INSTRUCTIONS TO FOLLOW — Write all of the entries out again exactly, but not the images.

Data excerpts
=====

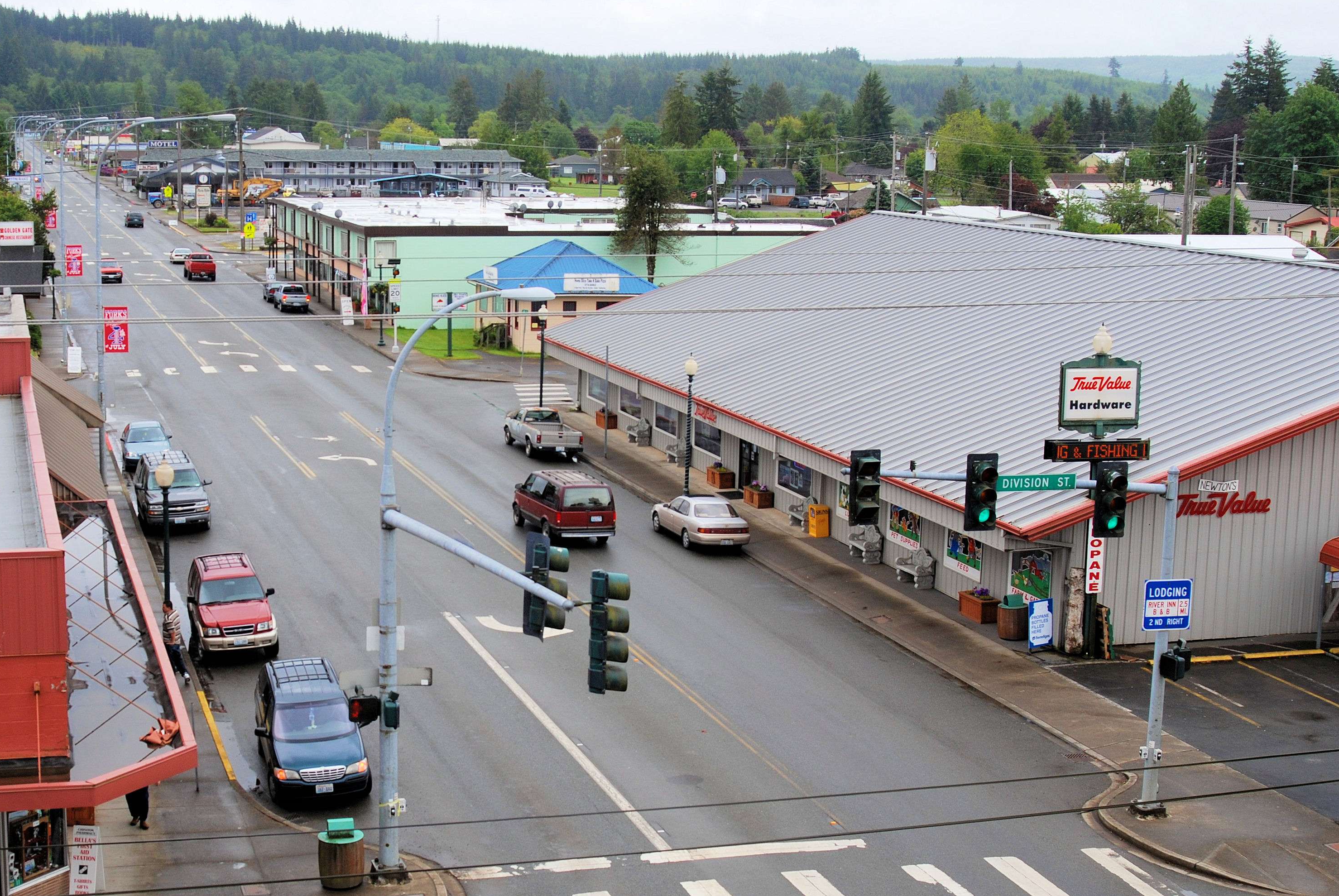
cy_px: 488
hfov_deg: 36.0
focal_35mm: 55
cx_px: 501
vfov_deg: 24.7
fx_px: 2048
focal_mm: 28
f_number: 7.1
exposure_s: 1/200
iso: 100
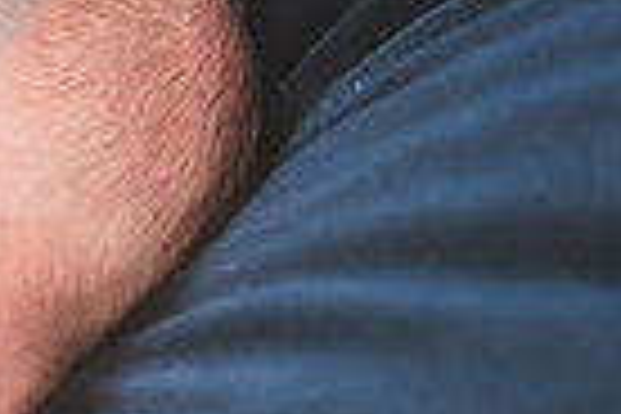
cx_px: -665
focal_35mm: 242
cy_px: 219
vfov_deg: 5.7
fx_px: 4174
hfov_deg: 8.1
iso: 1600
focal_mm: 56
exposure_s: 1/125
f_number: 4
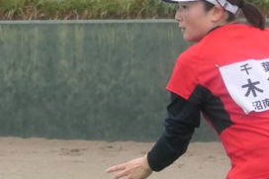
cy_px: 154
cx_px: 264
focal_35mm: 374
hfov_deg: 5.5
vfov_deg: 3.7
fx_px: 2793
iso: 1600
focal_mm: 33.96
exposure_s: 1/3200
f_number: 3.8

=====

RESULT OF THIS EXERCISE —
cy_px: 488
hfov_deg: 36.0
focal_35mm: 55
cx_px: 501
vfov_deg: 24.7
fx_px: 2048
focal_mm: 28
f_number: 7.1
exposure_s: 1/200
iso: 100
cx_px: -665
focal_35mm: 242
cy_px: 219
vfov_deg: 5.7
fx_px: 4174
hfov_deg: 8.1
iso: 1600
focal_mm: 56
exposure_s: 1/125
f_number: 4
cy_px: 154
cx_px: 264
focal_35mm: 374
hfov_deg: 5.5
vfov_deg: 3.7
fx_px: 2793
iso: 1600
focal_mm: 33.96
exposure_s: 1/3200
f_number: 3.8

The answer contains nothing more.